Chevron’s net income in the quarter rose to $5.17 billion, or $2.48 a share, from $4.72 billion, or $2.18 a share, a year before online payday loan. Analysts, on average, had expected the company to earn $2.41, according to Reuters Estimates.

Last year’s results included a one-time $700 million gain from the sale of refining assets in the Netherlands.

Sales and other revenue in the quarter rose 40 percent to $64.67 billion.

Benchmark U.S. oil prices averaged a record of nearly $98 a barrel during the quarter, up nearly 70 percent from a year earlier.

But margins to produce gasoline have plummeted, with refiners struggling to push through higher crude costs to customers. First-quarter gasoline prices rose only 33 percent year over year in the U.S. — less than half crude’s rise. 

Read more

Banks poised to raise $50 billion in capital

Monday, 28. April 2008 von Free wind

The race is on.

Facing greater scrutiny from regulators and higher losses on loan portfolios as the credit crunch hits the real economy, U.S. and European banks are scrambling to raise over $50 billion to shore up their capital.

Since the start of the financial crisis last summer, some $191 billion of capital has been raised to rebuild the balance sheets of U.S. and European banks, according to UBS research.
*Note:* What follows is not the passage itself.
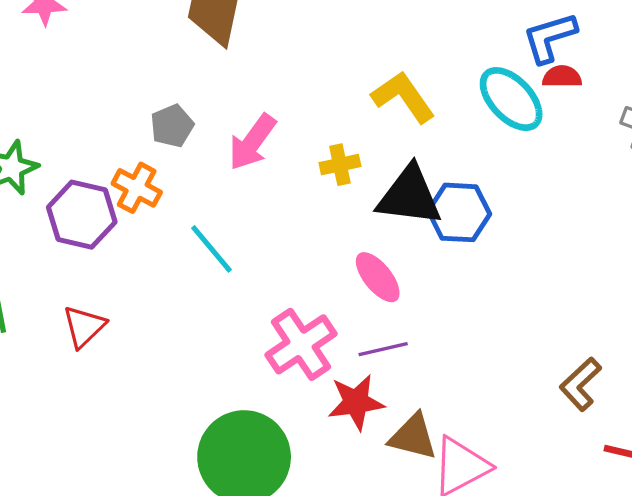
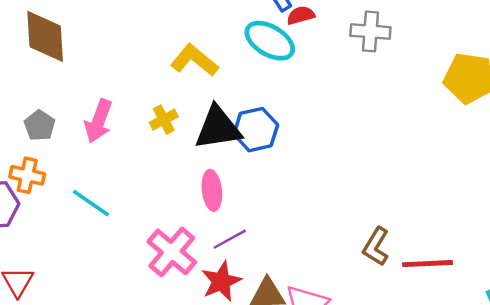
pink ellipse: (378, 277) -> (212, 190), turned 48
brown L-shape: (580, 384) -> (376, 246), moved

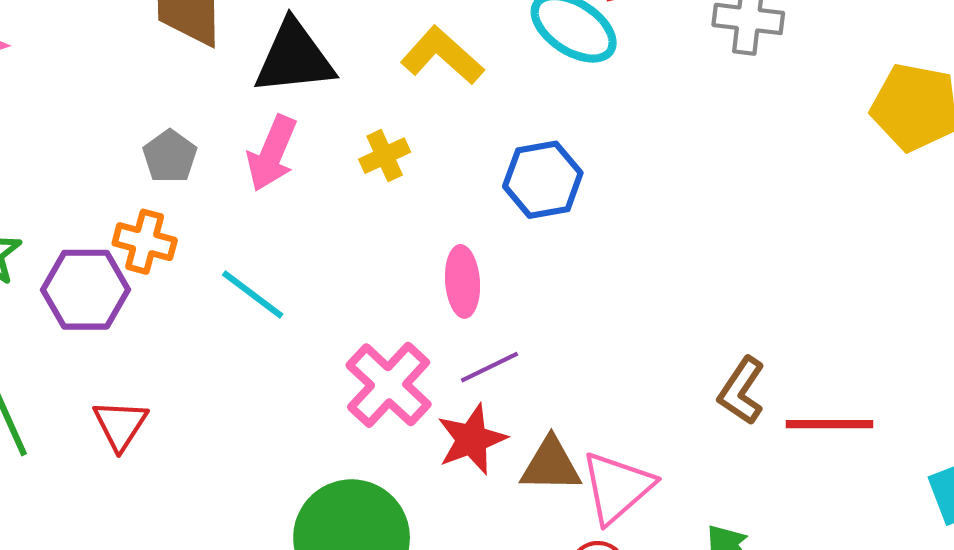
black triangle: (218, 128) -> (294, 58), moved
While the first round of fund raising had been driven by sovereign wealth funds, a second round, triggered by UBS’ (UBSN.VX: Quote, Profile, Research) $15 billion rights issue on April 1, has mainly been supported by public share sales.
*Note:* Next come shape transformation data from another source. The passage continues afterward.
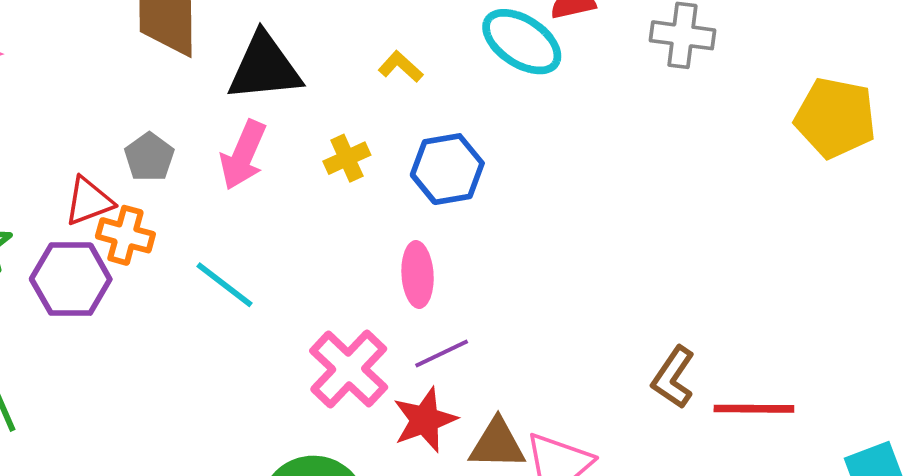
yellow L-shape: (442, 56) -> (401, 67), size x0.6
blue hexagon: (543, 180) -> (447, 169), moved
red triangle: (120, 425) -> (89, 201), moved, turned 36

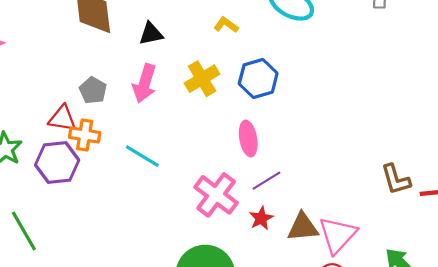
black triangle: (264, 67) -> (151, 34), size x0.6
yellow cross: (347, 158) -> (202, 79), size x1.4
red triangle: (89, 201) -> (62, 118), turned 36
brown L-shape: (673, 377) -> (396, 179), turned -44
red star: (425, 420) -> (261, 218), size x0.7

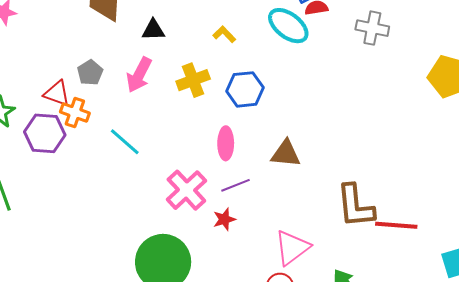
brown L-shape: (396, 179) -> (355, 206), size x1.5
brown triangle: (303, 227) -> (286, 154), moved

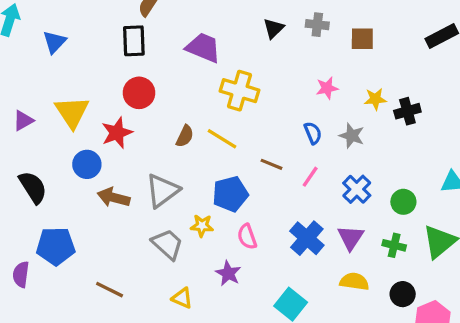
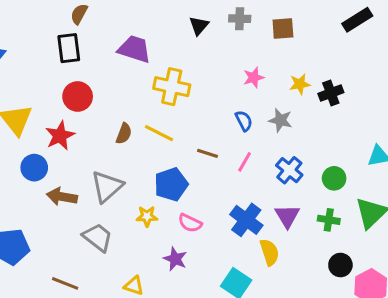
pink semicircle: (247, 237) -> (190, 223), turned -40
gray trapezoid: (167, 244) -> (98, 237), moved
yellow semicircle: (354, 282) -> (270, 252), moved, turned 68

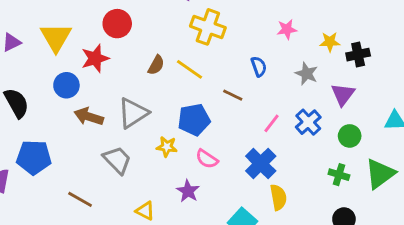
blue semicircle: (244, 121) -> (259, 67), moved
pink line: (245, 162) -> (271, 123), moved
purple triangle: (287, 216) -> (343, 94), moved

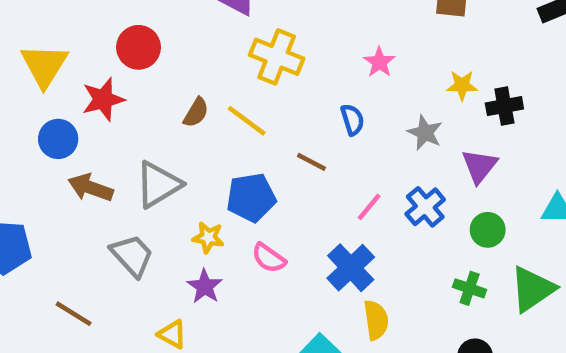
pink star: (287, 29) -> (379, 62), moved, turned -30
purple star: (188, 191) -> (205, 286), moved

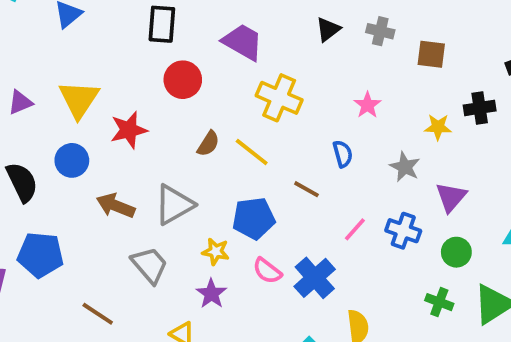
red circle: (139, 47) -> (183, 80), moved
black cross: (504, 106) -> (480, 108), moved
blue circle: (58, 139) -> (72, 160), moved
blue cross: (425, 207) -> (403, 231), turned -32
blue cross: (351, 268) -> (315, 278), moved

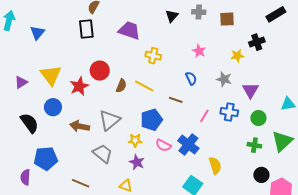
red circle: (183, 80) -> (100, 71), moved
yellow cross: (279, 98) -> (153, 56), size x0.7

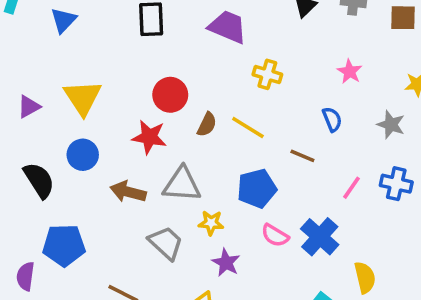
red star: (79, 86) -> (149, 137), moved, turned 30
gray triangle: (109, 120) -> (182, 184), turned 40
yellow star: (135, 140) -> (211, 223), moved

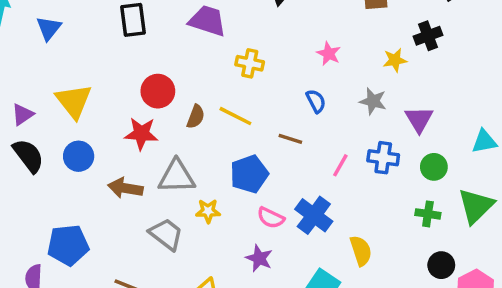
black semicircle: (39, 180) -> (28, 156), moved
purple star: (226, 263) -> (259, 258), moved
Analysts and bankers are expecting another $50 billion to $80 billion to be raised over the next one to two months following RBS’s (RBS.L: Quote, Profile, Research) 12 billion pound ($23.66 billion) rights issue, as banks improve their capital positions.

It may be better to be safe than sorry.

“I know of several banks who are thinking about doing a rights issue or hybrid convertibles even though they don’t absolutely need the money,” a London-based equity capital markets banker said 500 fast cash.